Offshore Investment

Offshore investments come in different forms but are done in offshore jurisdictions or offshore tax havens. There are several different mediums and strategies which can be used for making offshore investments all of which are legal. Offshore investments can be made in the form of offshore business companies or international business companies, offshore foundations, offshore trusts, offshore bank accounts and offshore brokerage accounts and many others.

The offshore jurisdictions which make it possible for corporations and individuals to do offshore investments are well regulated offshore tax havens are some of the countries listed here; Dominica, Panama, Bahamas, Cayman Islands, St Kitts & Nevis, Isle of Man, Hong Kong, Cyprus, Seychelles, Anguilla, British Virgin Islands, Barbados, Belize, St Vincent, Jersey, Mauritius amongst others. Offshore investments are legal investments offered by highly regulated offshore tax havens. In order for an offshore tax haven to offer an investment medium the proper legislation has to be in place in the offshore haven.

Offshore tax havens have attracted a high number of investors to offshore investing over the years for tax reasons. Offshore investments means reducing tax liabilities on entities which have been highly taxed if registered as a normal entity in a jurisdiction which is not considered a tax haven or offshore jurisdiction. Tax havens give incentive in the form of tax exemptions to offshore investor and it is for this reason why these countries are called tax havens. An offshore investment in the form of an offshore corporation means that this company will pay zero or very low local tax rate on income which is earned outside of the tax haven where offshore investment of enterprise construction, comparable to Seychelles company incorporation, took place. Tax exemptions are given to all other offshore investments; offshore accounts, offshore foundations and trusts etc. Tax exemptions are given on the following taxes; income tax, corporate tax, capital gains tax, inheritance tax, transfer duties, stamp duty and others.

Offshore legislation in the tax havens provides offshore investment with privacy and confidentiality. The laws regulating the various offshore entities make it possible for offshore incorporation or registration to occur without the names of owners and beneficiaries becoming known to the public. The names of these persons are not filed in public records and remain known to the Registrar of Companies and the offshore services provider who was responsible for incorporation/registration documents. Any person or corporation who makes public or makes available to a third party information concerning an offshore entity is liable to a fine or some sought of punishment handed out by the local courts.

Offshore investments mean asset protection.

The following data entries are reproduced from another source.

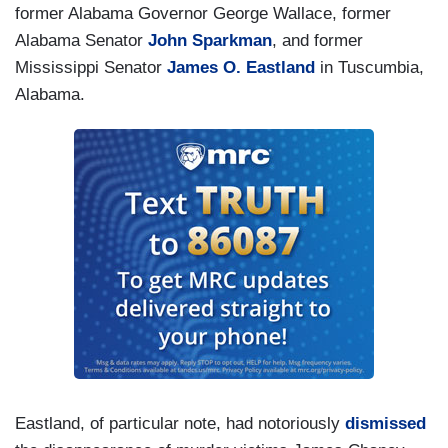
former Alabama Governor George Wallace, former
Alabama Senator
John Sparkman
, and former
Mississippi Senator
James O. Eastland
in Tuscumbia,
Alabama.
Eastland, of particular note, had notoriously
dismissed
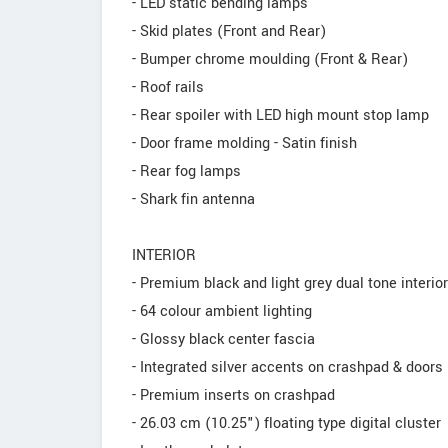
- LED static bending lamps
- Skid plates (Front and Rear)
- Bumper chrome moulding (Front & Rear)
- Roof rails
- Rear spoiler with LED high mount stop lamp
- Door frame molding - Satin finish
- Rear fog lamps
- Shark fin antenna
INTERIOR
- Premium black and light grey dual tone interio
- 64 colour ambient lighting
- Glossy black center fascia
- Integrated silver accents on crashpad & doors
- Premium inserts on crashpad
- 26.03 cm (10.25") floating type digital cluster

The use of offshore trusts and foundations as offshore investment means that assets are transferred to the offshore entity and not an individual. The offshore entity of choice itself is a legal body and the previous owner of the assets are no longer responsible for them making it difficult for creditors, litigators and other to target that individual for his/ her assets.

Offshore investment is becoming more popular and it is important to choose and offshore jurisdictions with progressive laws which are very strict and can protect offshore investments which are made.